Heuer Dialog: Welche Aspekte sind zudem wichtig für den Erfolg?
B.Becker: Die Fremdkapitalbeschaffung ist wegen geringer Datentransparenz und fehlender Etablierung als Investitionsart bisher herausfordernd. Um Fremdfinanzierungen zu stärken, arbeiten wir eng mit dem konzerneigenen Immobilienfinanzierer BerlinHyp zusammen, dem führenden Immobilienfinanzierer in Deutschland. Wir brauchen Vorbilder und belastbare Daten. Die Situation ähnelt der Logistikinvestitionen vor etwa 15 Jahren – heute sind Finanzierungen solcher Objekte Standard. Daher blicke ich zuversichtlich in die Zukunft der Bildungsimmobilienfinanzierung.
Heuer Dialog: Gibt es aktuelle Leuchtturmprojekte oder Erfolgsbeispiele?
B.Becker: Ja. Family Offices haben das Potenzial erkannt und bereits mehrere Bildungsprojekte umgesetzt. Kommunen erkennen zunehmend die Vorteile privater Investoren. In Nordrhein-Westfalen gibt es mehrere Leuchtturmprojekte und in Frankfurt werden bereits erste Vorhaben durch private Investoren realisiert.

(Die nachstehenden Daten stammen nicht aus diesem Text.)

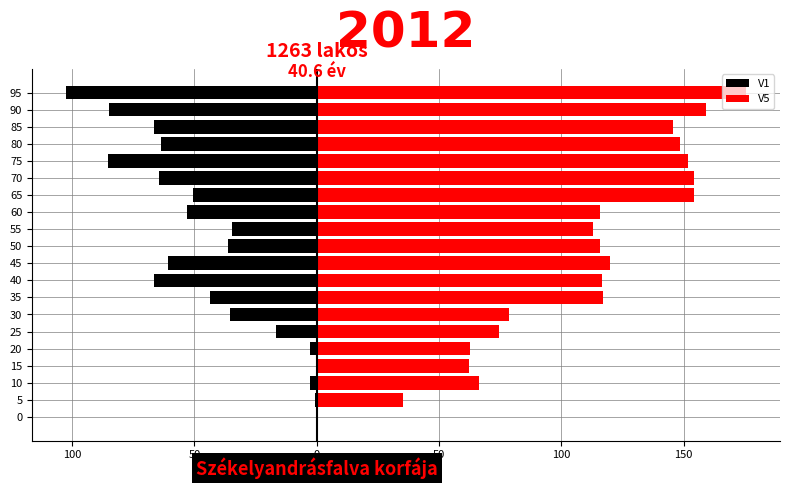

Which has a higher value, 80 or 45?

45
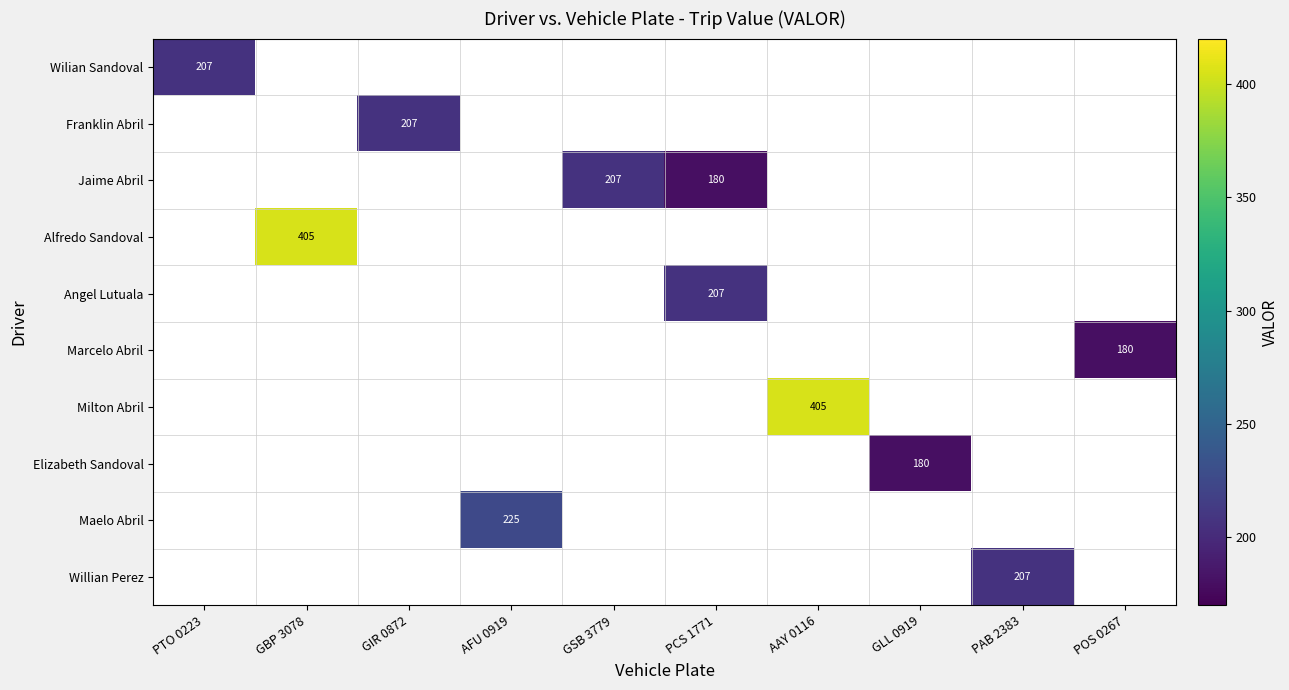

The Milton Abril series shows 405 at AAY 0116. True or false?

True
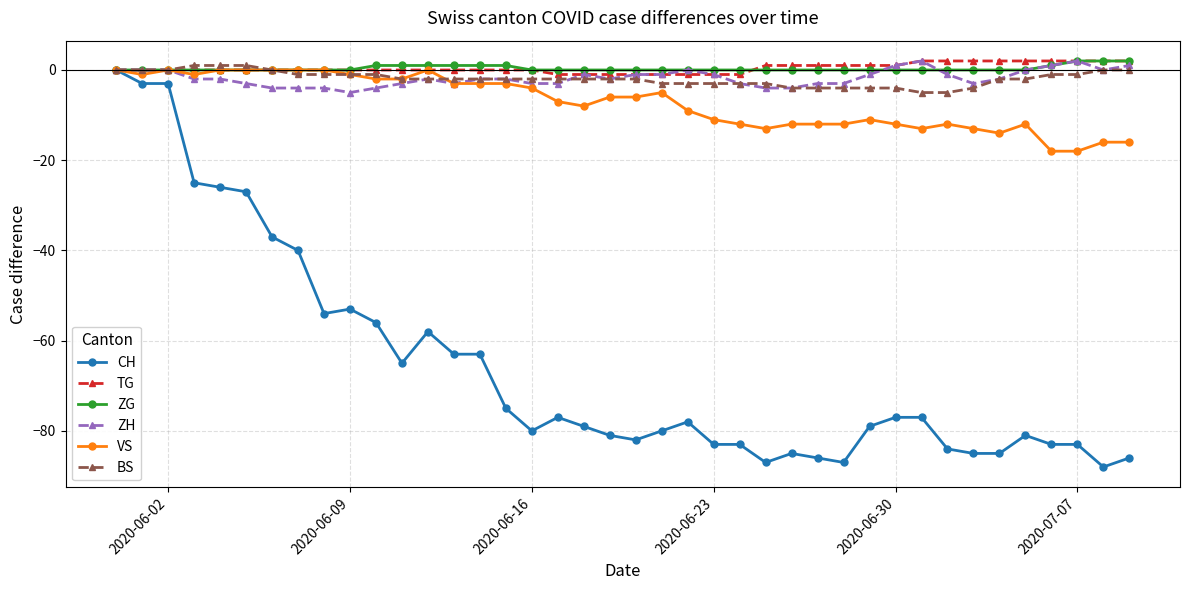

What is the value of the CH point at the 25th from the left?

-83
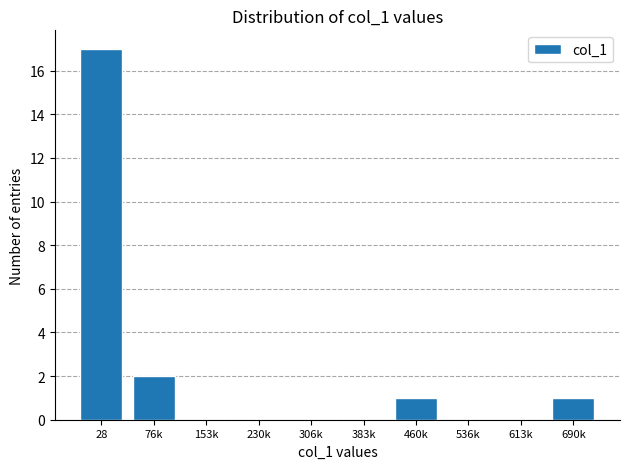

Reading left to right, list all the values displayed in this chart.

28=17	76k=2	153k=0	230k=0	306k=0	383k=0	460k=1	536k=0	613k=0	690k=1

Heuer Dialog: Welche Faktoren haben zum Erfolg beigetragen?
B.Becker: Vor allem Vertrauen zwischen den Akteuren und der vorhandene Handlungsdruck. Regionale Bezüge und langjährige Vertrauensverhältnisse der Family Offices haben sich als entscheidend erwiesen.
Heuer Dialog: Wie sehen Sie die Entwicklung in den nächsten 5 bis 10 Jahren?
B:Becker: Wir stehen am Anfang einer neuen Investitionsnutzungsart, die sich etablieren wird. Ohne privates Kapital und personelle Ressourcen lassen sich die Herausforderungen nicht lösen. Es gibt bereits mehrere Vorbilder in jedem Teil der Prozesskette. Die LBBW Immobilien strebt an, als Vorbild die Zusammenarbeit aller Teilbereiche zu bündeln, damit weitere Akteure mit anpacken können – denn einer allein wird die Anforderungen nicht stemmen können.
Heuer Dialog: Gibt es unerschlossene Potenziale in bestimmten Bildungssegmenten?
B.Becker: Einzelne Segmente weisen derzeit keine unerschlossenen Potenziale auf. Dennoch wird die Nachfrage mit zunehmendem Branchenwissen steigen, und auch mehr Fremdkapital wird verfügbar sein, was sich positiv auf Bewertungen auswirken kann.
Heuer Dialog: Welche Tipps geben Sie institutionellen Investoren, die in Bildungsimmobilien investieren wollen?
B.Becker: Investitionen sollten langfristig angelegt sein und eher auf Ausschüttung als auf bloße Wertentwicklung ausgerichtet sein. Langjährige Mietverträge (bis zu 30 Jahre) bieten Stabilität, doch Lagekriterien bleiben wichtig aufgrund urbaner Verstädterung. Die Personalverfügbarkeit im Asset und Property Management werden zunehmend herausfordernd. Daher sollten Investitionen nicht kleinteilig und zu dezentral erfolgen.